Figure 2. A collision in the ATLAS detector at the LHC showing signals recorded in various parts of the detector. Source: ATLAS experiment, copyright CERN, used with permission.
The particle physics community was one of the first to deal with storing and querying large amounts of data, introducing the world’s first petabyte-sized database in 2005 with the BaBar experiment.Around that time, due partly to limitations found by BaBar, researchers at the LHC decided to predominantly make use of the file-based format ROOT (closely related to the dominant analytics framework described below). ROOT offers a self-describing binary file format with huge flexibility for serialization of complex objects and column-wise data access. Today, hundreds of petabytes of data worldwide is stored in this way.
Data transfer and access
Physics at the LHC involves collaborations of thousands of physicists at hundreds of institutions from dozens of countries. Similarly, computing for the LHC involves hundreds of thousands of computers at hundreds of sites across the world, all combined via grid computing (a precursor to Cloud technology). Widespread resources also mean considerable movement of data—totaling several petabytes per week and requiring tools like the File Transfer Service (FTS). Another more recent development in this community has been to build data federations, based on, for example, the XrootD data access protocol, which allow all of this data to be accessed in a single global namespace and served up in a mechanism that is both fault-tolerant and high-performance.

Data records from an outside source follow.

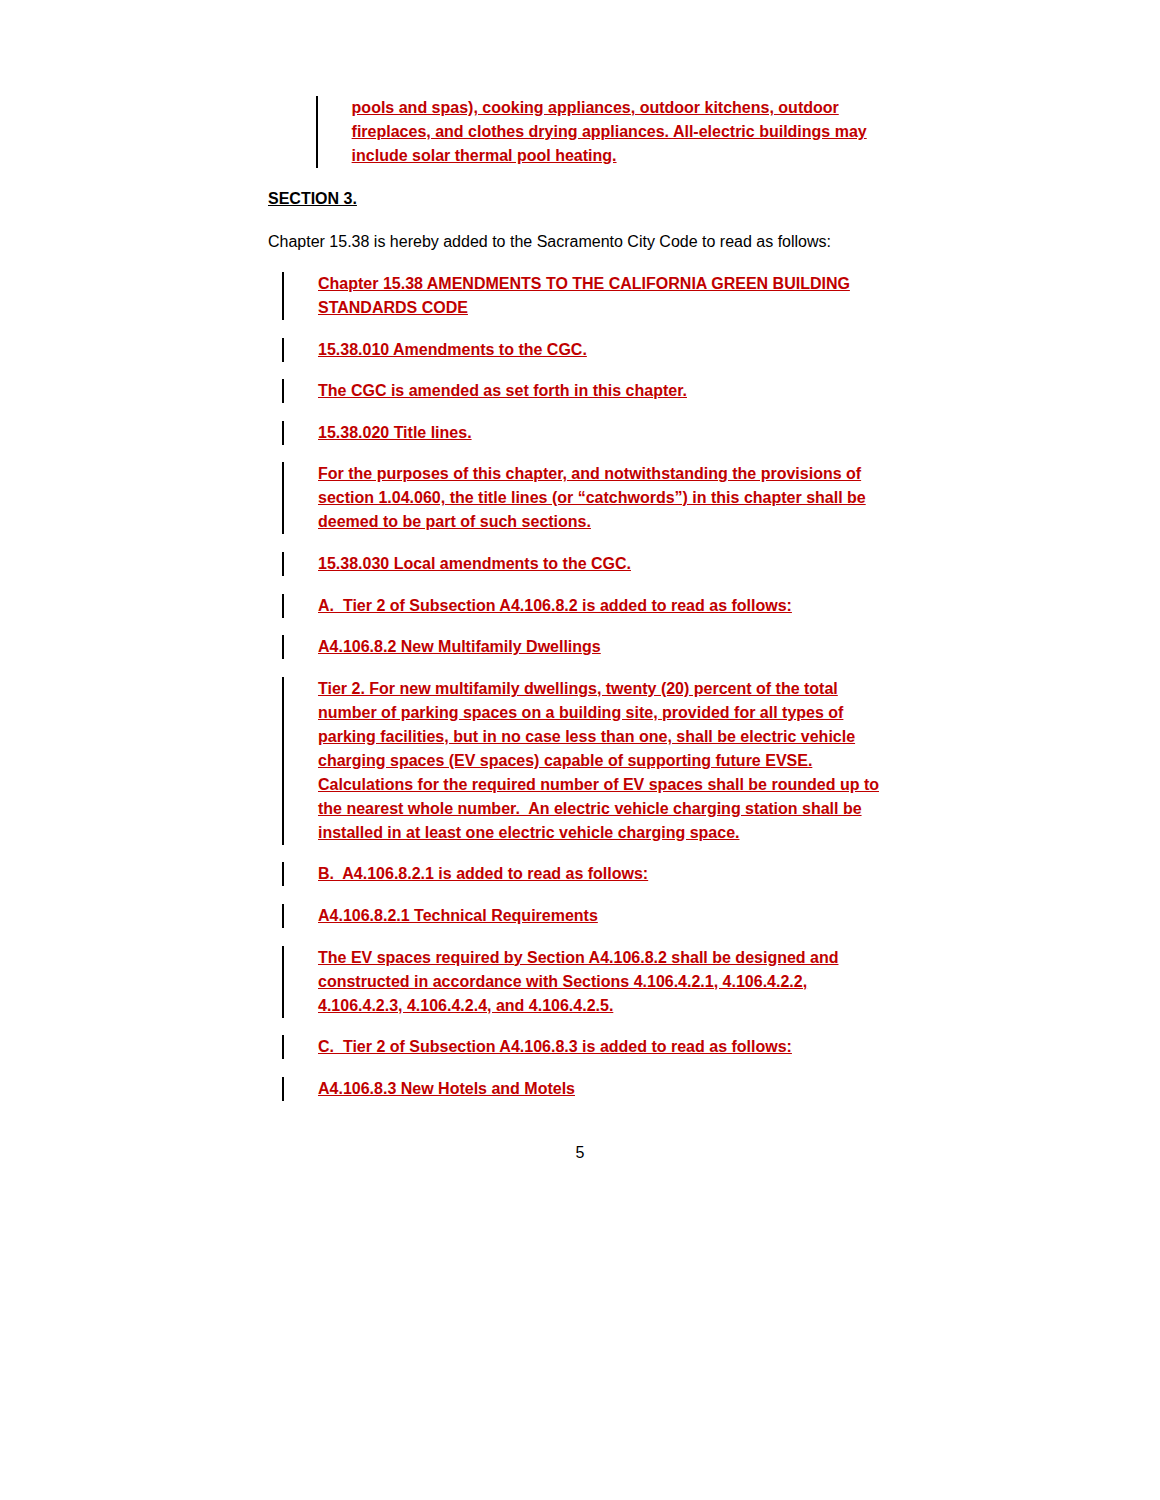pools and spas), cooking appliances, outdoor kitchens, outdoor fireplaces, and clothes drying appliances. All-electric buildings may include solar thermal pool heating.
SECTION 3.
Chapter 15.38 is hereby added to the Sacramento City Code to read as follows:
Chapter 15.38 AMENDMENTS TO THE CALIFORNIA GREEN BUILDING STANDARDS CODE
15.38.010 Amendments to the CGC.
The CGC is amended as set forth in this chapter.
15.38.020 Title lines.
For the purposes of this chapter, and notwithstanding the provisions of section 1.04.060, the title lines (or “catchwords”) in this chapter shall be deemed to be part of such sections.
15.38.030 Local amendments to the CGC.
A. Tier 2 of Subsection A4.106.8.2 is added to read as follows:
A4.106.8.2 New Multifamily Dwellings
Tier 2. For new multifamily dwellings, twenty (20) percent of the total number of parking spaces on a building site, provided for all types of parking facilities, but in no case less than one, shall be electric vehicle charging spaces (EV spaces) capable of supporting future EVSE. Calculations for the required number of EV spaces shall be rounded up to the nearest whole number. An electric vehicle charging station shall be installed in at least one electric vehicle charging space.
B. A4.106.8.2.1 is added to read as follows:
A4.106.8.2.1 Technical Requirements
The EV spaces required by Section A4.106.8.2 shall be designed and constructed in accordance with Sections 4.106.4.2.1, 4.106.4.2.2, 4.106.4.2.3, 4.106.4.2.4, and 4.106.4.2.5.
C. Tier 2 of Subsection A4.106.8.3 is added to read as follows:
A4.106.8.3 New Hotels and Motels
5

Data processing and analysis
To coordinate this transfer and access of data across the world, physicists have built data management tools such as Big PanDA to run analyses that allow thousands of collaborators to run hundreds of thousands of processing steps on exabytes of data as well as monitor and catalog that activity. For the analyses themselves, the rare signals under investigation require sophisticated data analysis and statistics, a discipline that also has a long history in the scientific community (the CERN Program Library was one of the first open source scientific statistical software libraries). Once again, the particle physics community has developed its own similar tools primarily through the ROOT framework, which provides visualization and plugins for machine learning, rather than using alternatives common in the wider data science community, such as R or Python’s scikit-learn.
By 2020, collisions in the high-luminosity LHC will be 10 times more intense than those in the current LHC. This will mean initial streaming data analysis on orders of magnitude more data and shipping the resulting 400 PB of data per year across the world. Managing this extreme data challenge will require the community to build new tools, on the best of their own and others’ technologies.